◆ **Work to complete**:
Please quote exactly the lines below from the line containing "Gross Volume, 8: 72.01 -> 71.88" to the line containing "Back area, 19: none -> 28.5", both lines included, and nothing else.

▼

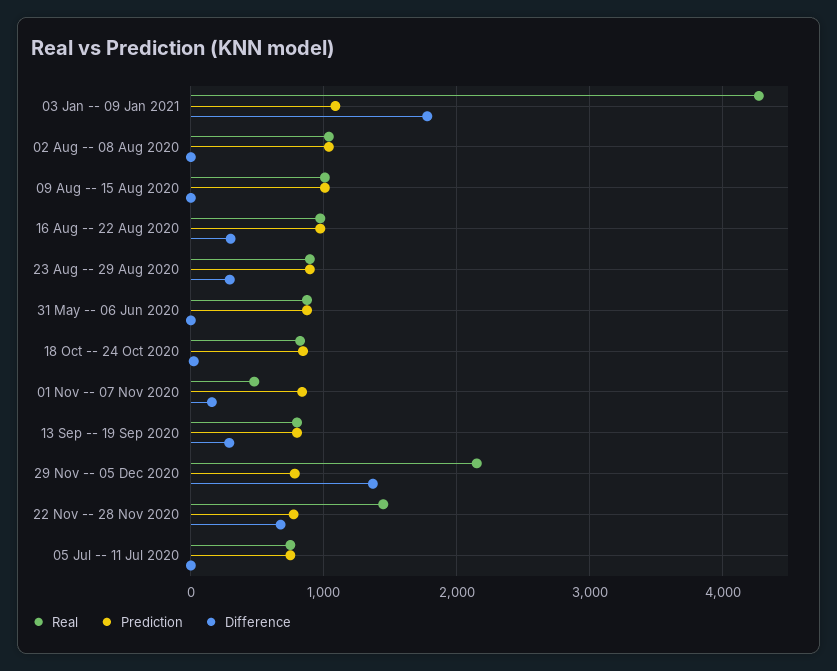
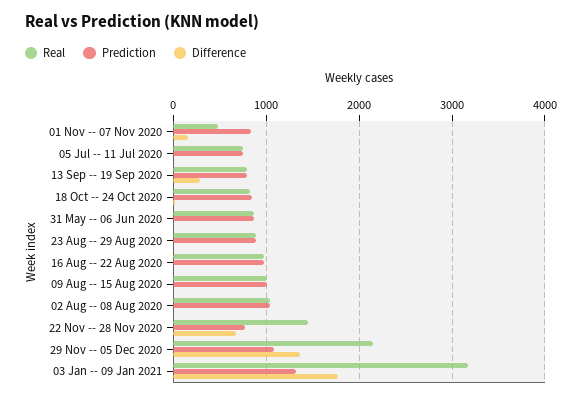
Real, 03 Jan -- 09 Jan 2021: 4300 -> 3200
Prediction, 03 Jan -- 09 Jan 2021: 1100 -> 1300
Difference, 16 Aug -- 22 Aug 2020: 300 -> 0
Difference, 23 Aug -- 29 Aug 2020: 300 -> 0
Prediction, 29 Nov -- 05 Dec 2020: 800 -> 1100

▲
▼

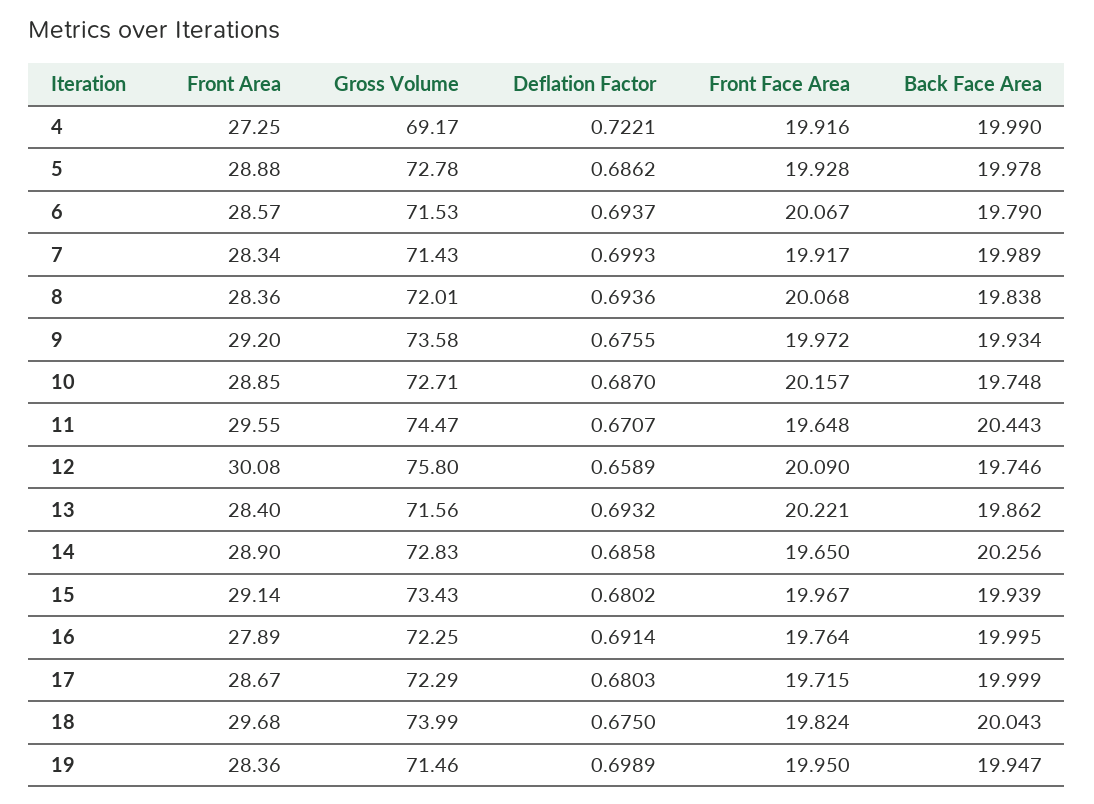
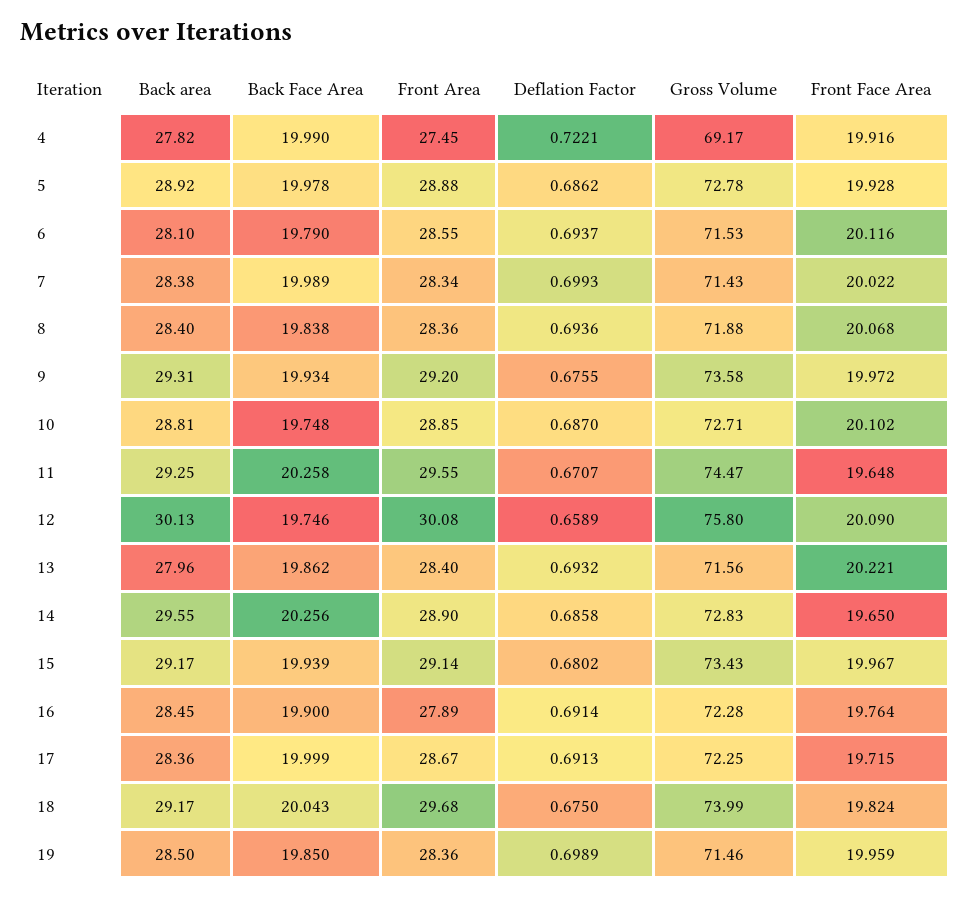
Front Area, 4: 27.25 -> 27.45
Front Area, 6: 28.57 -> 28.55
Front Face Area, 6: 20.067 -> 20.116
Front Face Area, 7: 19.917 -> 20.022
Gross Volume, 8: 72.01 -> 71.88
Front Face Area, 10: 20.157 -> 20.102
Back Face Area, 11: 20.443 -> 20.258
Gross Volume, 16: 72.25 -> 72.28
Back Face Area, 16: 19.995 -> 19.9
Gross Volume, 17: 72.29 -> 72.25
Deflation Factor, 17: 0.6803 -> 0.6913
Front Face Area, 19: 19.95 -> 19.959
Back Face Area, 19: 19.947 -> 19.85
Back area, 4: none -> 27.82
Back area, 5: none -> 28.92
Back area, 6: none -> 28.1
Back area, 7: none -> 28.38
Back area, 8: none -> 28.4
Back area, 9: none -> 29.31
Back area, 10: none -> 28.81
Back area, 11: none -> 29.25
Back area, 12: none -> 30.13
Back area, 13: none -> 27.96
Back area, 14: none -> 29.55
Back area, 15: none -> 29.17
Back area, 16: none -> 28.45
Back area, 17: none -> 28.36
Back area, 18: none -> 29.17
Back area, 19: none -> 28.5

▲

◆ **Result for this task**:
Gross Volume, 8: 72.01 -> 71.88
Front Face Area, 10: 20.157 -> 20.102
Back Face Area, 11: 20.443 -> 20.258
Gross Volume, 16: 72.25 -> 72.28
Back Face Area, 16: 19.995 -> 19.9
Gross Volume, 17: 72.29 -> 72.25
Deflation Factor, 17: 0.6803 -> 0.6913
Front Face Area, 19: 19.95 -> 19.959
Back Face Area, 19: 19.947 -> 19.85
Back area, 4: none -> 27.82
Back area, 5: none -> 28.92
Back area, 6: none -> 28.1
Back area, 7: none -> 28.38
Back area, 8: none -> 28.4
Back area, 9: none -> 29.31
Back area, 10: none -> 28.81
Back area, 11: none -> 29.25
Back area, 12: none -> 30.13
Back area, 13: none -> 27.96
Back area, 14: none -> 29.55
Back area, 15: none -> 29.17
Back area, 16: none -> 28.45
Back area, 17: none -> 28.36
Back area, 18: none -> 29.17
Back area, 19: none -> 28.5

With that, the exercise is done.